From the Research
Postural tremors are distinct from intention tremors in their clinical presentation, with postural tremors occurring during maintained posture and intention tremors appearing or worsening during purposeful movement toward a target. The key differences between postural and intention tremors lie in their characteristics and the conditions they are associated with. Postural tremors are typically seen in conditions like essential tremor or physiologic tremor, presenting as rhythmic oscillations of 4-12 Hz that remain relatively constant in amplitude throughout sustained postures 1. In contrast, intention tremors are characteristic of cerebellar dysfunction, presenting as slower (2-5 Hz), more irregular movements that intensify as the person approaches their target, such as when performing the finger-to-nose test 2.
Clinical Presentation
Some key points to consider when differentiating between postural and intention tremors include:
- Postural tremors are more common in essential tremor, with a frequency between 4 and 8 Hz, and involve mainly the upper extremities and head 3.
- Intention tremors are more characteristic of cerebellar dysfunction and may be seen in conditions such as cerebellar ataxia or lesions of the cerebellum 2.

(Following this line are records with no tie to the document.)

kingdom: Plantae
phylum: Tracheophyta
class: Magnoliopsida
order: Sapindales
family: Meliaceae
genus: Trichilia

- The neuroanatomical basis for this difference lies in their origins: postural tremors generally involve enhanced physiologic tremor circuits or basal ganglia dysfunction, while intention tremors result from damage to the cerebellum or its connections, disrupting the coordination of movement sequences 4.
Treatment Approaches
Treatment approaches differ accordingly, with postural tremors often responding to beta-blockers like propranolol (40-320 mg daily) or primidone (50-250 mg daily), while intention tremors may require medications like isoniazid, carbamazepine, or physical therapy interventions focused on weighted devices to increase proprioceptive feedback during movement 1. Some of the recent studies have proposed a new classification system for tremors, which may help in better understanding and management of these conditions 4.
Management
In clinical practice, it is essential to accurately diagnose and manage tremors, considering the marked etiological and phenomenological heterogeneity of these conditions. A detailed clinical evaluation, including history, physical examination, and laboratory tests, is necessary to determine the underlying cause of the tremor and to develop an effective treatment plan 2, 1.